Спасибо, верно. За виной стоит миф о всемогуществе. Это, видимо, я столько раз про это говорю везде… Да, за виной стоит миф о всемогуществе. Когда я, теперь уже не ребенок, чувствую вину, себя обвиняю, это что означает? Это означает, что я как бы говорю себе: «Я мог бы так не сделать, но я так сделал» «Я мог бы не допустить эту смерть, но я не сделал этого и поэтому я виноват» И поэтому я говорю про миф о всемогуществе. Это противоположно реальности бессилия и беспомощности. Потому что правда такова, что на самом деле я не мог, и это – то, с чем встретиться безумно тяжело. А я могу, как бы, быть в этом мифе – это бессознательный процесс. Когда мы сейчас вскрываем такую кухню: это не то, что человек специально делает, это происходит само. Это такая компенсация: я не могу встретиться с бессилием, мое условно бессознательное мне говорит: «Ты на самом деле мог, а значит виноват». И в сознании я испытываю вину. Может быть, поэтому практически все проходят через вину. Я боюсь сказать все, у всех индивидуально, но просто подавляющее большинство людей имеют это переживание вины, потому что признать, что это произошло без меня, без моего участия, без моих рук, я к этому ничего не прикладывал, оно произошло само, абсурднейшим образом, совершенно иррационально, никак логически не объяснимо. Зло вообще необъяснимо в мире. Никак это невозможно понять, вывернуть и применить и предпринять.
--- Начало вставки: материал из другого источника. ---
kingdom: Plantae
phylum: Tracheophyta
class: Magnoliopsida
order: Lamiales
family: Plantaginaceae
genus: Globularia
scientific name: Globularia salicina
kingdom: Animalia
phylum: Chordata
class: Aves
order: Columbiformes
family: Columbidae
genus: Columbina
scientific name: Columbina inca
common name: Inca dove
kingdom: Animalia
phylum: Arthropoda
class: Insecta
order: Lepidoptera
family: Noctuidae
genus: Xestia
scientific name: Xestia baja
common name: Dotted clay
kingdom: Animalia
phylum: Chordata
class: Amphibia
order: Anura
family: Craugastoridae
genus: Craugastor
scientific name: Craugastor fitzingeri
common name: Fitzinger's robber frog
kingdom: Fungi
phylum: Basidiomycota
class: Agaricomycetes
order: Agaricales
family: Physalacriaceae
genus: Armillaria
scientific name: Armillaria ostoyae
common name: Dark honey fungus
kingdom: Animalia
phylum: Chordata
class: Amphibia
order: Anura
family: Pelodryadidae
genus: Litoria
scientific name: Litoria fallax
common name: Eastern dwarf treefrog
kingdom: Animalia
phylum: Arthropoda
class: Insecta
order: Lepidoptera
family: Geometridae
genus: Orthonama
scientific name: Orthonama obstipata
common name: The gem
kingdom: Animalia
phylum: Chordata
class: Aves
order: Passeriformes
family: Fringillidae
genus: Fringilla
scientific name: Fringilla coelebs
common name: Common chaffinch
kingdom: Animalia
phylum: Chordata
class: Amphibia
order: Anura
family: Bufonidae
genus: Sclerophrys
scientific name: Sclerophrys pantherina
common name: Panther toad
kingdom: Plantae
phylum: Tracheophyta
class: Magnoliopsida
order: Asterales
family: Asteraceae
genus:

Вот это принять очень сложно. Тогда я думаю: «Это я - источник этого зла. Это я мог бы… поэтому я виноват». Это – один из механизмов вины, которые относятся не только к нашей теме, как мы сказали.
А что если это ощущение вины не мнимое, а практическое? То есть действительно по факту я виноват. И ты это знаешь, а не предполагаешь.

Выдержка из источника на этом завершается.